LISTED ENTRIES>
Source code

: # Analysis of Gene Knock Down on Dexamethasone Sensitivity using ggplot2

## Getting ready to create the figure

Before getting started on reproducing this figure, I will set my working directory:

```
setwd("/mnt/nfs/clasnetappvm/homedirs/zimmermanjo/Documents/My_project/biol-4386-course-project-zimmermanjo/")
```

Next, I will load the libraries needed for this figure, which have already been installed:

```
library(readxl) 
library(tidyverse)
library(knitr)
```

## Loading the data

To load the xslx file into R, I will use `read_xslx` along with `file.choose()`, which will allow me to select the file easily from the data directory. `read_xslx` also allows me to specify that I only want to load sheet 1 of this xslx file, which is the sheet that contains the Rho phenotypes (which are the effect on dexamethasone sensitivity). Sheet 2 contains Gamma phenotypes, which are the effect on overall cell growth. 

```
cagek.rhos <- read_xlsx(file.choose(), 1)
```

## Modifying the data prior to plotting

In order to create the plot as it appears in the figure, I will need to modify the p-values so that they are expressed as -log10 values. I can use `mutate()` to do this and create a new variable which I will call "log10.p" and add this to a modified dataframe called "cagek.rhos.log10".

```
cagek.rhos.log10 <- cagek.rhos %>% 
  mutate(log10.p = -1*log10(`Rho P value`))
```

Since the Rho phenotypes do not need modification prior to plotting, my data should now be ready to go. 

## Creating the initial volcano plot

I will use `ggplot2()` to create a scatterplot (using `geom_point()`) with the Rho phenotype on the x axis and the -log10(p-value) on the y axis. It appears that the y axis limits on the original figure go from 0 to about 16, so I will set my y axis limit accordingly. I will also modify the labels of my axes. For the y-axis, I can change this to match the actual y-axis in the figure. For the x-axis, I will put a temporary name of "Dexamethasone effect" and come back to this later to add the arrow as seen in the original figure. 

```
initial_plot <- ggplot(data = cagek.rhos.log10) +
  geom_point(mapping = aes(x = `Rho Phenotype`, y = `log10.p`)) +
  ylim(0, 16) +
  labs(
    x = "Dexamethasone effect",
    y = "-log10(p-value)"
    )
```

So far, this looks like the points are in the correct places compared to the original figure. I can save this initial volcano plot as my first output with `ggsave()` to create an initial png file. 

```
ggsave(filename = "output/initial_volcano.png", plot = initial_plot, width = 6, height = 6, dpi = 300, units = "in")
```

THE PROBLEM> Please copy out each entry exactly as it appears above.

EXERCISE OUTPUT>
Source code

: # Analysis of Gene Knock Down on Dexamethasone Sensitivity using ggplot2

## Getting ready to create the figure

Before getting started on reproducing this figure, I will set my working directory:

```
setwd("/mnt/nfs/clasnetappvm/homedirs/zimmermanjo/Documents/My_project/biol-4386-course-project-zimmermanjo/")
```

Next, I will load the libraries needed for this figure, which have already been installed:

```
library(readxl) 
library(tidyverse)
library(knitr)
```

## Loading the data

To load the xslx file into R, I will use `read_xslx` along with `file.choose()`, which will allow me to select the file easily from the data directory. `read_xslx` also allows me to specify that I only want to load sheet 1 of this xslx file, which is the sheet that contains the Rho phenotypes (which are the effect on dexamethasone sensitivity). Sheet 2 contains Gamma phenotypes, which are the effect on overall cell growth. 

```
cagek.rhos <- read_xlsx(file.choose(), 1)
```

## Modifying the data prior to plotting

In order to create the plot as it appears in the figure, I will need to modify the p-values so that they are expressed as -log10 values. I can use `mutate()` to do this and create a new variable which I will call "log10.p" and add this to a modified dataframe called "cagek.rhos.log10".

```
cagek.rhos.log10 <- cagek.rhos %>% 
  mutate(log10.p = -1*log10(`Rho P value`))
```

Since the Rho phenotypes do not need modification prior to plotting, my data should now be ready to go. 

## Creating the initial volcano plot

I will use `ggplot2()` to create a scatterplot (using `geom_point()`) with the Rho phenotype on the x axis and the -log10(p-value) on the y axis. It appears that the y axis limits on the original figure go from 0 to about 16, so I will set my y axis limit accordingly. I will also modify the labels of my axes. For the y-axis, I can change this to match the actual y-axis in the figure. For the x-axis, I will put a temporary name of "Dexamethasone effect" and come back to this later to add the arrow as seen in the original figure. 

```
initial_plot <- ggplot(data = cagek.rhos.log10) +
  geom_point(mapping = aes(x = `Rho Phenotype`, y = `log10.p`)) +
  ylim(0, 16) +
  labs(
    x = "Dexamethasone effect",
    y = "-log10(p-value)"
    )
```

So far, this looks like the points are in the correct places compared to the original figure. I can save this initial volcano plot as my first output with `ggsave()` to create an initial png file. 

```
ggsave(filename = "output/initial_volcano.png", plot = initial_plot, width = 6, height = 6, dpi = 300, units = "in")
```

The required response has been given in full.